Conversation with June Crespo

Conversation with

June Crespo

This video, produced by Art Viewer, takes a journey through June Crespo’s oeuvre, including recent exhibitions and her working process. Over a year, we accompanied the artist to her studio, home, and foundry in the Basque Country, where she lives and works, and had conversations with her.

Since her beginnings, June Crespo has approached the expressive possibilities of materials, addressing themes such as corporeality, architecture, and the transformation of everyday objects. Her sculptures, often monumental and robust in appearance, are characterized by a balance between solidity and fragility that invites the viewer to reflect on the relationship between body and space.

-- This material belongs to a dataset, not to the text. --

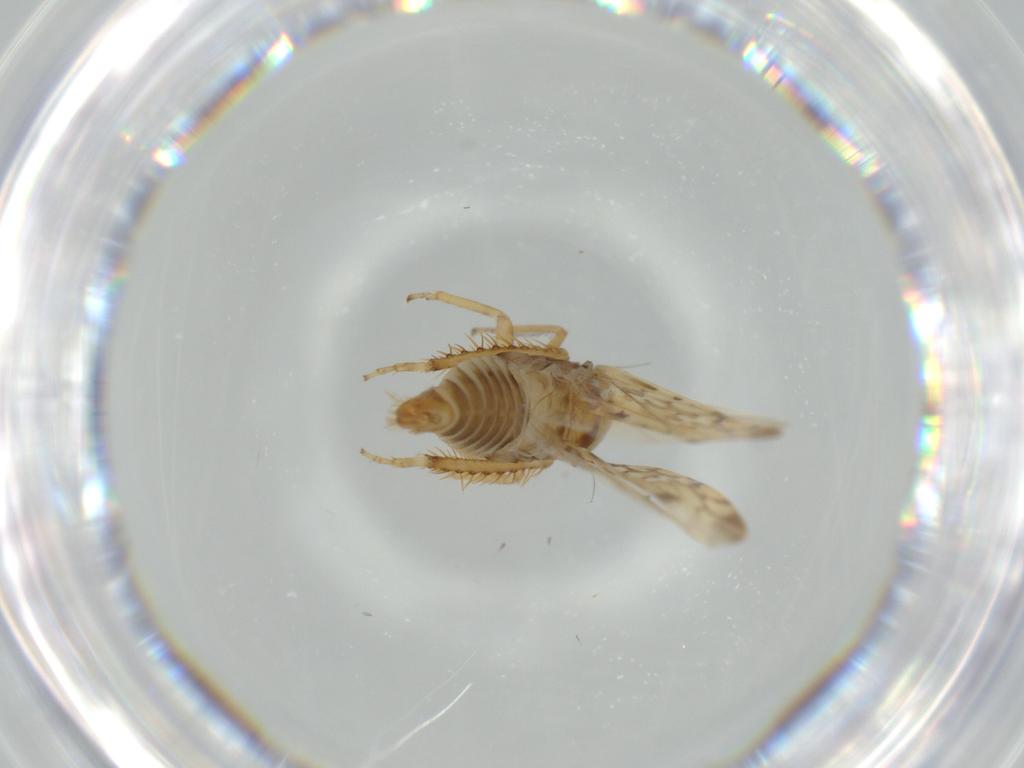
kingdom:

In her works, Crespo usually keeps the traces of the process visible, such as the remains left during the casting or the natural textures of materials, thus highlighting the importance of the process in the final result. The artist turns industrial and everyday materials into sculptural forms that transcend their origin and invite us to re-read space and the object, playing with perceptions of weight, balance, and scale.

June Crespo (Pamplona, 1982) lives and works in Bilbao. She obtained her BFA from the Basque Country University (Bilbao) in 2005 and completed a two-year residency at De Ateliers (Amsterdam) in 2017. Her solo shows include Vascular (2024) at Guggenheim Bilbao Museum; they saw their house turn into fields (2023) at CA2M, Madrid; Acts of Pulse (2022) at P420, Bologna; entre alguien y algo (2022) at CarrerasMugica, Bilbao; Am I an Object (2021) PA///KT (Amsterdam); Helmets (2020) Artium, Basque Museum-Center of Contemporary Art, Vitoria-Gasteiz; No Osso (2019) at Certain Lack of Coherence, Porto; Ser Dos (2017) and Cosa y tú (2015) at CarrerasMugica gallery in Bilbao. Recently, her work has also been shown in group exhibitions such as L´écorce (2023) at CRAC-Alsace; The Milk of Dreams (2022) at Venice Biennale; Fata Morgana (2022) Jeu de Paume (Paris) and The Point of Sculpture (2021) at Fundación Miró (Barcelona).